I used the Lahman database for this one, and selected out all teams who played at least 100 games. This gave me a database of 2370 team-seasons to work with. I calculated the projected winning percentages for the Pythagorean, Exp 1.82, Davenport, and Smyth formulae, and then subtracted each of them from the actual winning percentage to get the residual for each.
I calculated (well OK, my computer calculated them) correlation coefficients for the residuals of each formula and the following variables: games played, runs scored per game, runs allowed per game, wins, and actual winning percentage. None of the formulae were correlated with games played. There were small correlations observed between the original Pythagorean formula and runs scored per game (.106) and runs allowed (-.071). No other such correlations were observed. Those correlation values were significant, although are rather small in magnitude.
The biggest finding in my analyses was the fact that the residuals from the Exp 1.82 formula, Davenport, and Smyth formulae were all correlated with wins and winning percentage. The Exp 1.82 formula, likely the most-used and reported formula, showed correlation coefficients of -.346 and -.380, respectively. The Davenport (-.253 and -.269) and Smyth (-.256 and -.273) correlation coefficients were lower, although still notable. The original Pythagorean formula residuals had much lower correlations of -.095 and -.101. These findings suggest that Exp 1.82, Davenport, and Smyth all have a bias such that better teams are more likely to have their estimates in the formulas be lower than their actual winning percentage. Poor teams are more likely to have their estimates be higher than their actual winning percentage.
If the previous sentence made your head spin, here it is in English with numbers made up on the spot for pure illustrative purposes: Let’s say that a team won 94 games in the year in question. The Exp 1.82, Davenport, and Smyth formulas are more likely to be wrong in the direction of saying that the team should have won fewer games (91). A poor team that won 61 games is more likely to have their projection be much higher (perhaps 65).
So what?

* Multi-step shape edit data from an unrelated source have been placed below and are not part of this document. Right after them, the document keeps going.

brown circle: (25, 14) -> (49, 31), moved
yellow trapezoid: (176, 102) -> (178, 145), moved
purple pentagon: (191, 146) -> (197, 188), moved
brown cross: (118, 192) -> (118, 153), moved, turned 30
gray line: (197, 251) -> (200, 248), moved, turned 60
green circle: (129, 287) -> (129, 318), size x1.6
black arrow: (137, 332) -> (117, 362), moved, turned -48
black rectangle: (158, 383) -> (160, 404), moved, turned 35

Since these formulas became popular, the differences between the projections and the actual results have been taken to indicators of such things as manager ability. (A less-than-proper use of the formula in my opinion, but it is the common application.) If a team wins more than its projection, the manager must be doing a good job, because he’s maximizing runs at the proper time to win games. If a team wins fewer than projected, the manager might be fired. If the formulas are biased though, some of the credit and blame being passed along due to them may be a statistical artifact. The bias built into the formula would make a manager from a last-place team look like he is underperforming, even as he now has to answer to the GM on having just lost 101 games. On the other hand, the manager on the successful team is more likely to look like he is over-performing and maybe will get a nice contract extension and raise out of it. Managers on bad teams look even worse, and managers on good teams look even better.

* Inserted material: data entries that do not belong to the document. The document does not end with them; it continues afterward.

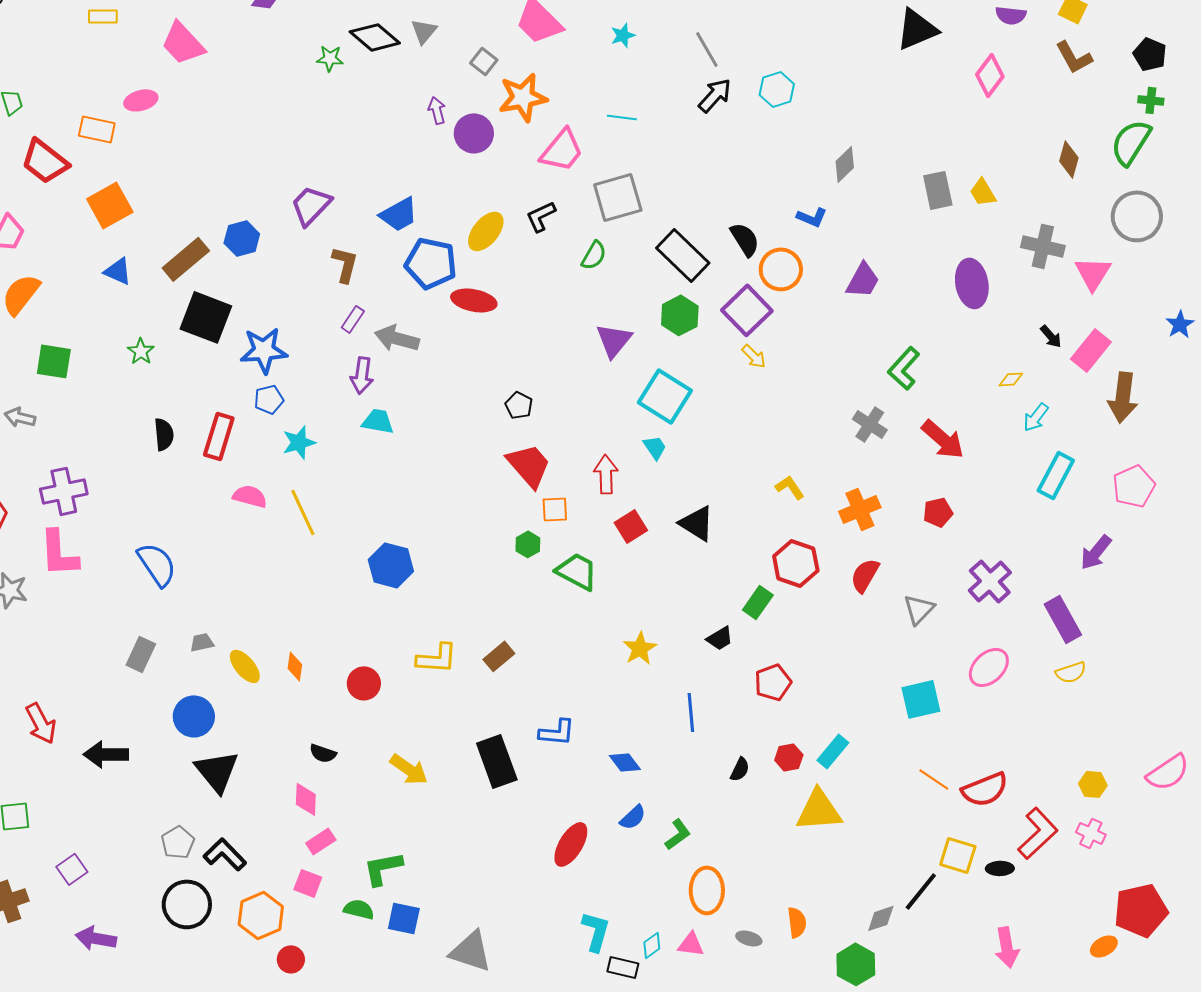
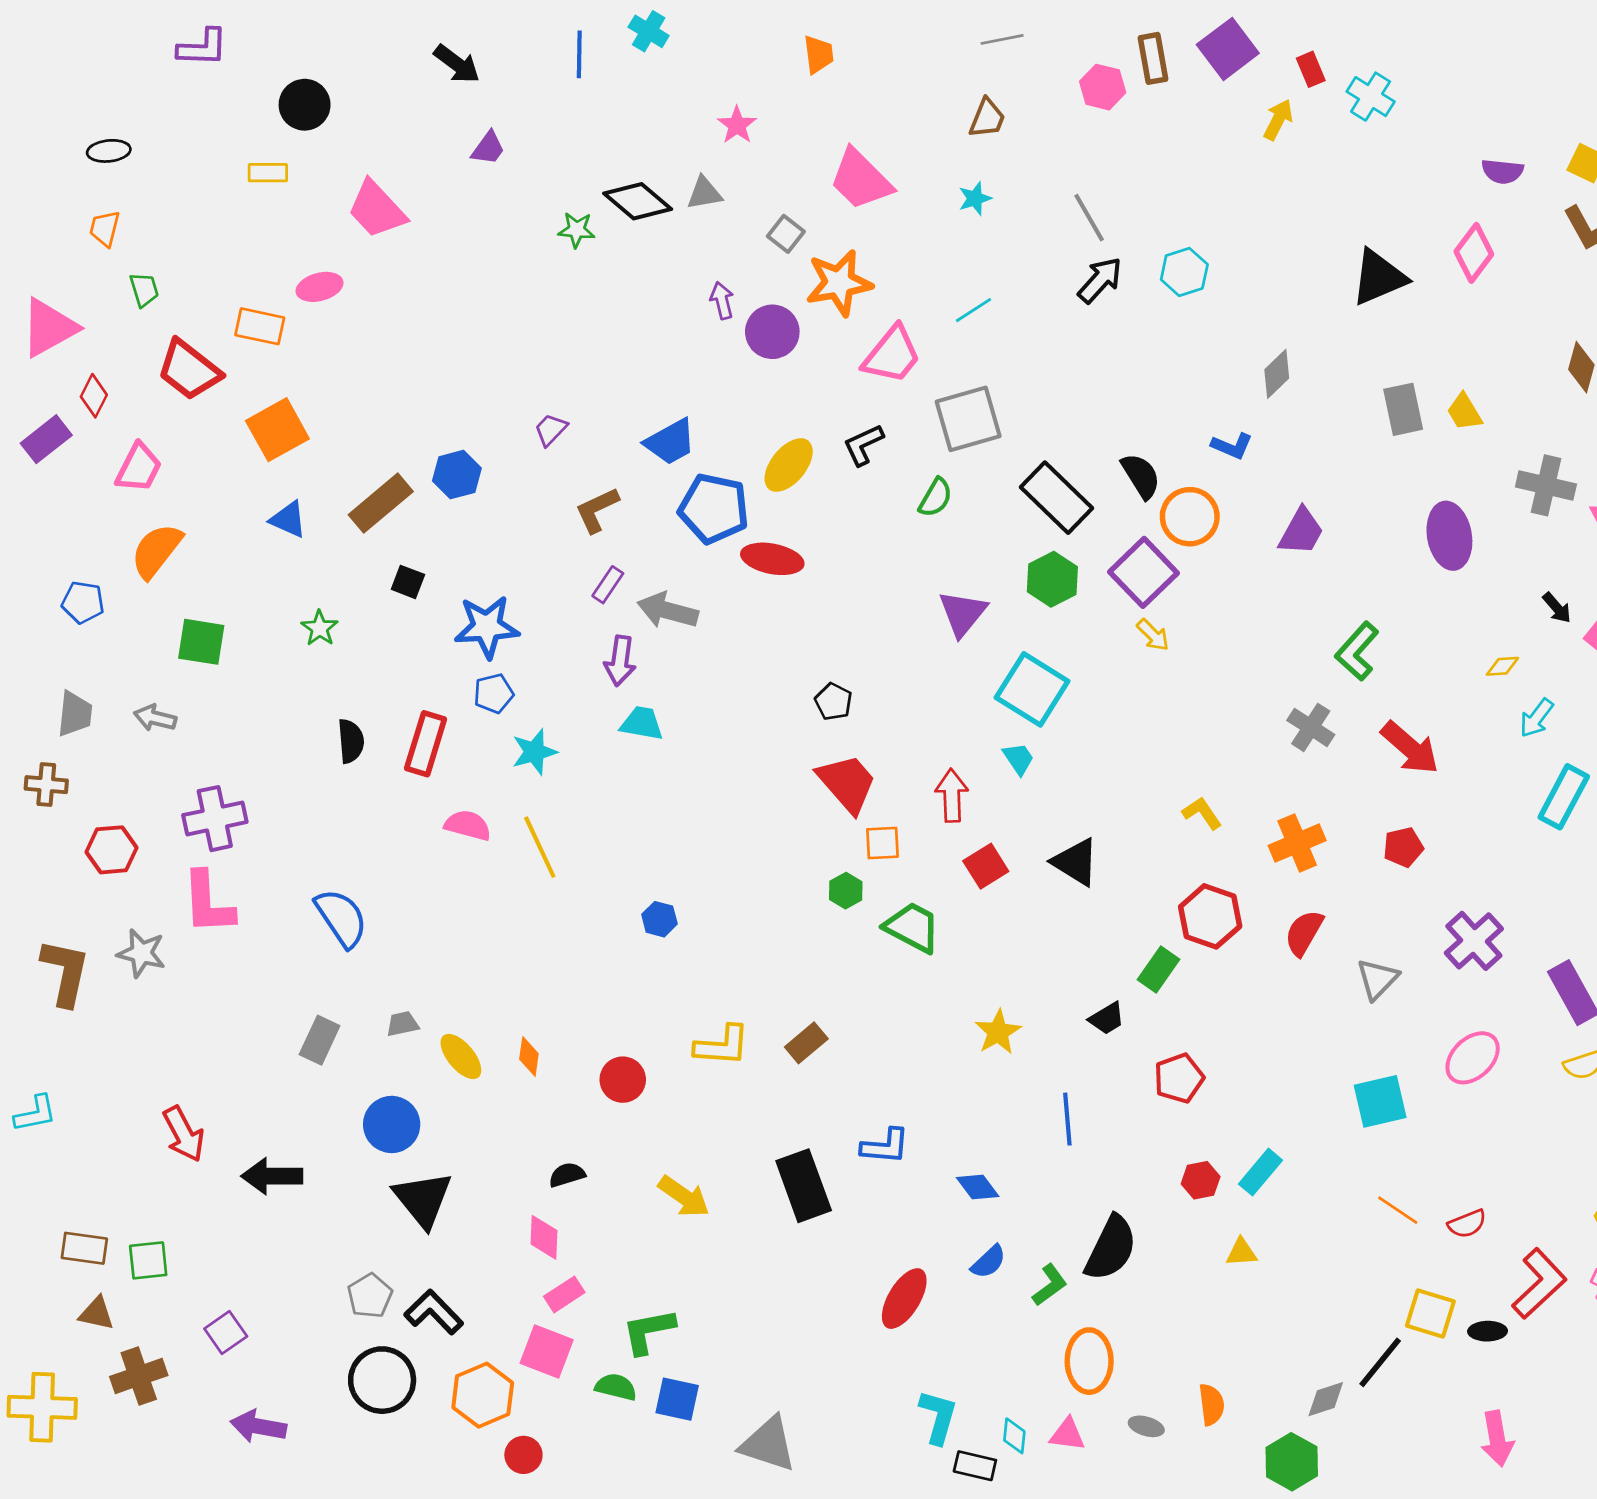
black triangle: (917, 29) -> (1379, 277), moved
gray triangle: (424, 31) -> (704, 193), turned 40
cyan line: (622, 117) -> (974, 310), turned -40
purple trapezoid: (311, 205) -> (551, 430), size x0.6
brown L-shape: (345, 264) -> (597, 510), turned -129
black square: (206, 317) -> (408, 582), size x0.5
blue hexagon: (391, 565) -> (659, 919), size x0.6
black semicircle: (323, 753) -> (567, 1175), turned 144
black semicircle: (740, 769) -> (1111, 1248), moved, size x2.0
red semicircle: (985, 789) -> (1467, 1224), size x0.6
yellow triangle: (819, 810) -> (1241, 1252), size x0.5
pink square: (308, 883) -> (547, 1352), size x1.4
cyan diamond: (652, 945) -> (1014, 1436), turned -48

It looks like the Pythagorean estimators need a little bit of tinkering. They don’t need to be thrown out. In fact, to the contrary, they perform exceptionally well overall. The bias I identified is going to be most noticeable at the extremes, which is a common problem in estimators of this type. Analysts just need to be a little more careful in interpreting the results in those cases.
Remember: Even the Scarecrow didn’t get the Pythagorean theorem exactly right on the first try.